1- (5,6,7 8-Tetrahydro-G-or 2-naphthyl) -2-alkylaminopropanol-1 (loi or I).

The reduction of amine ketone chlorohydrates is carried out under pressure in an autoclave at 60-70 atm and a temperature of 10 ° -11 °. Skeletal nickel is used as a catalyst, the solvent is an aqueous alcohol or other suitable solvent. Irodolite reduction of the activity of the catalyst (6-24 h). The progress of the reaction is judged by the amount of absorbed hydrogen as well as by the disappearance of the absorption band -CO- in the IR spectra.

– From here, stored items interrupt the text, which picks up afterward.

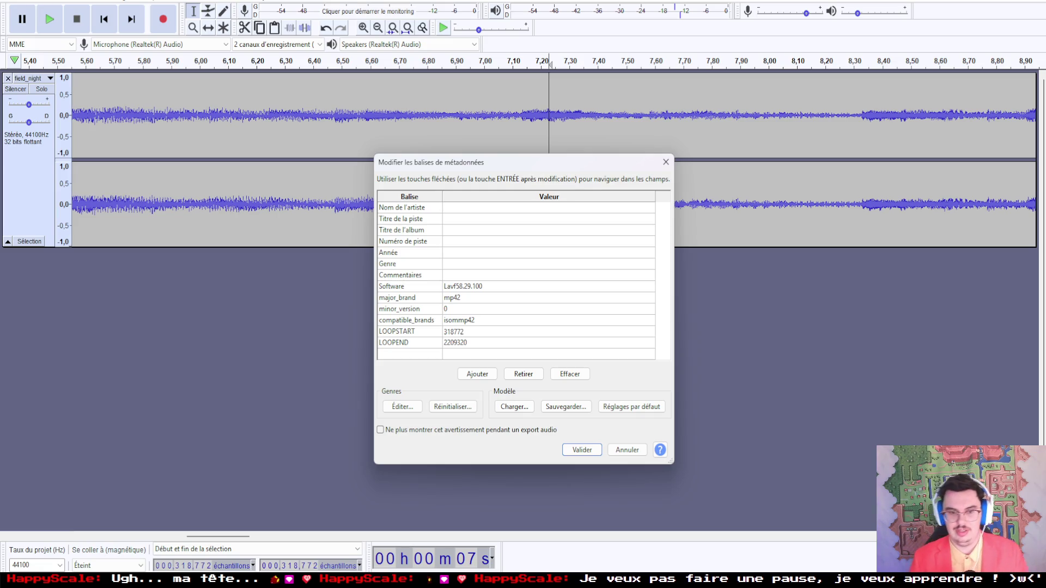
click(582, 450)
Step: Export the track as OGG to field_night.ogg, replacing the existing file
click(23, 2)
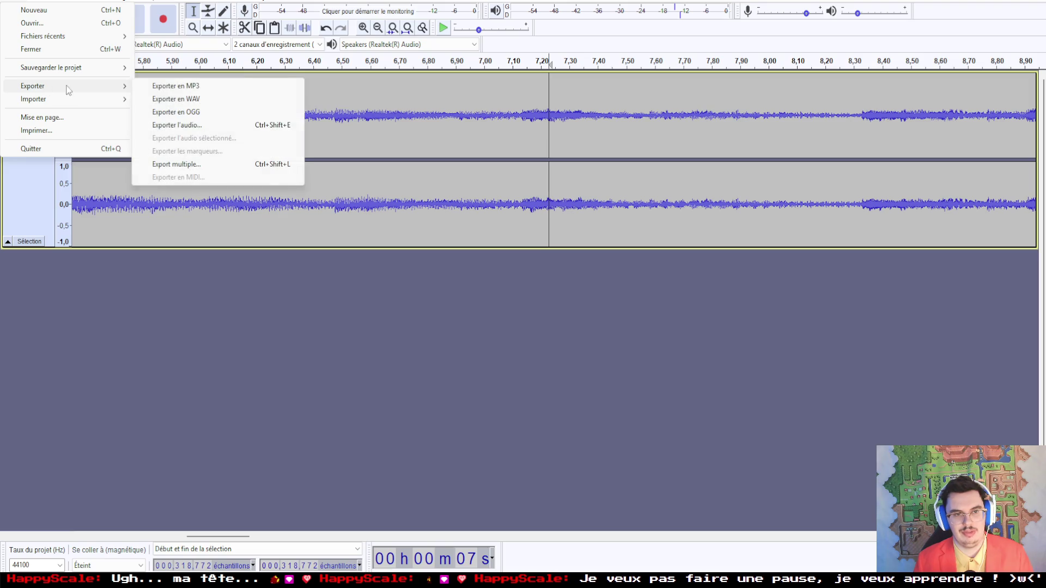
click(197, 114)
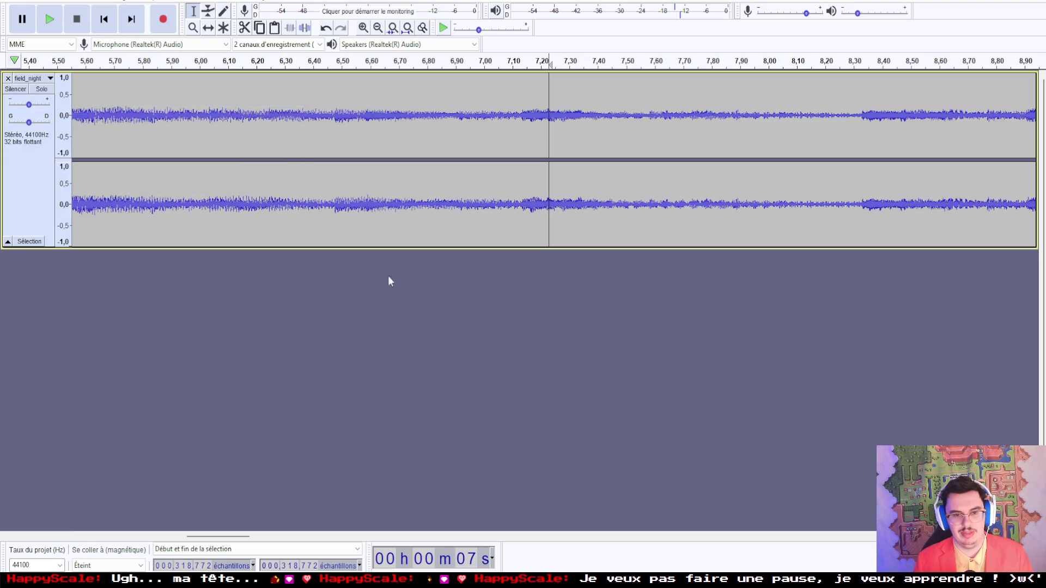
click(779, 319)
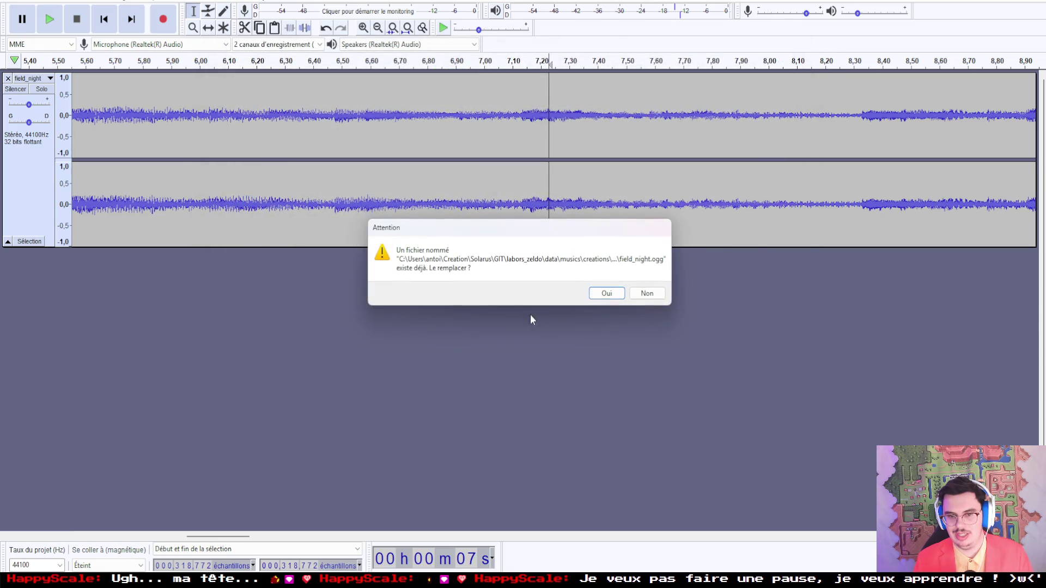
click(598, 300)
click(583, 450)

After the reduction is complete, the catalyst is filtered off and the solvent is distilled off to dryness. The residue of the acid salt of amino alcohol is recrystallized from a suitable solvent (for example, from an alcohol with ether).

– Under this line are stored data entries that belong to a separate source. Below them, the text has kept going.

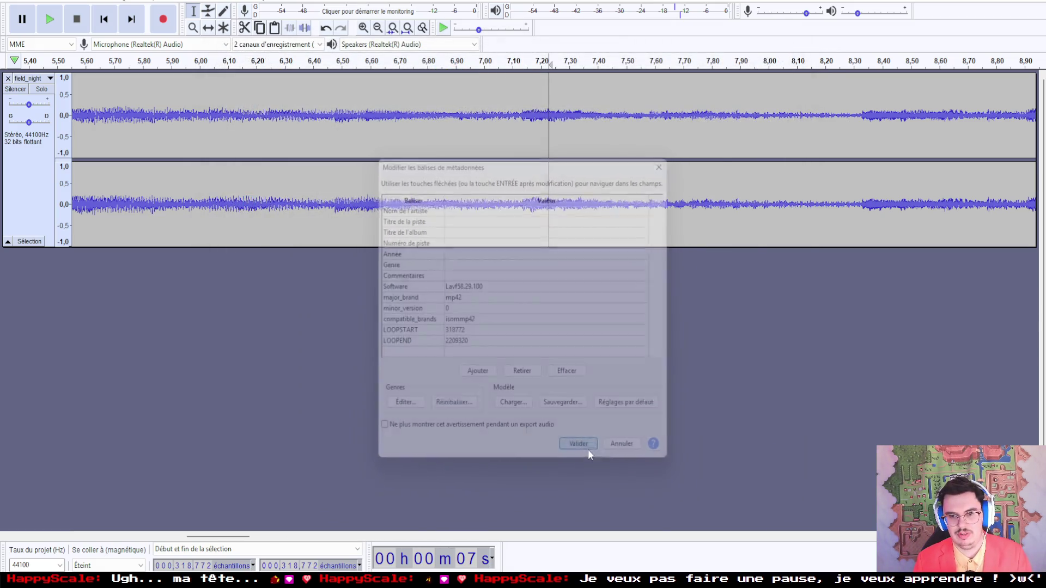
mouse_move(162, 578)
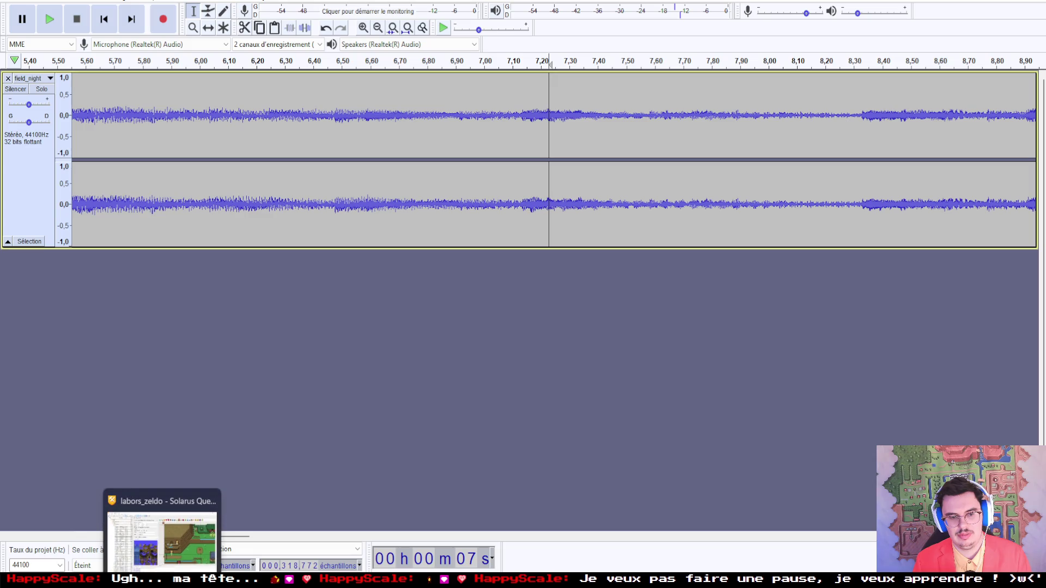
click(162, 539)
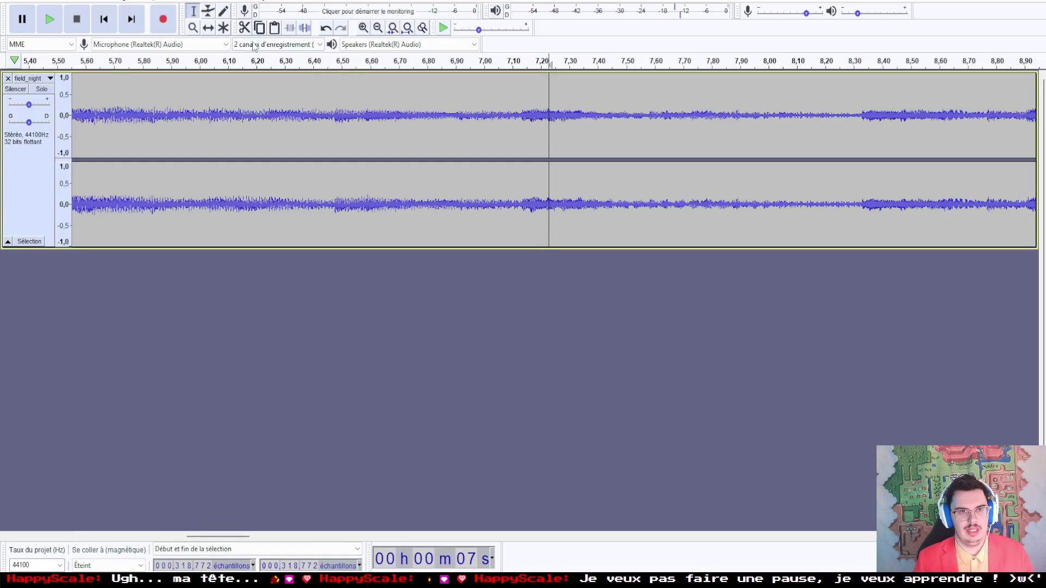
Step: Zoom out to the full track, reload field_night, and mark its end near sample 2277356 (~52 s)
triple_click(379, 28)
click(378, 29)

By alkalinizing hydrochloric aqueous solutions of amino alcohols, free bases can be isolated. The structure of amino alcohols proved IR, NMR spectroscopy and confirmed by elemental analysis.

Claims (1)

METHOD FOR PRODUCING 1- (5 ^ 60 (8 ^ TETRAHYDRO-1'- OR 2'-NAPHTHYL) -2ALKYLAMINOPROPANOLES-1, characterized in that naphthalene is reacted with Λ-bromopropionyl bromide in an organic solvent such as chloroform or nitroben According to the Friedel-Crafts reaction in the presence of aluminum chloride, the obtained 1 - (<X- or p-naphthyl) -2-brompro.panon-1 is reacted with the corresponding alkylamine in an inert solvent, for example benzene, and the resulting aminoketone is reduced catalytically to pressure autoclave, target product Uct is isolated in the form of salt.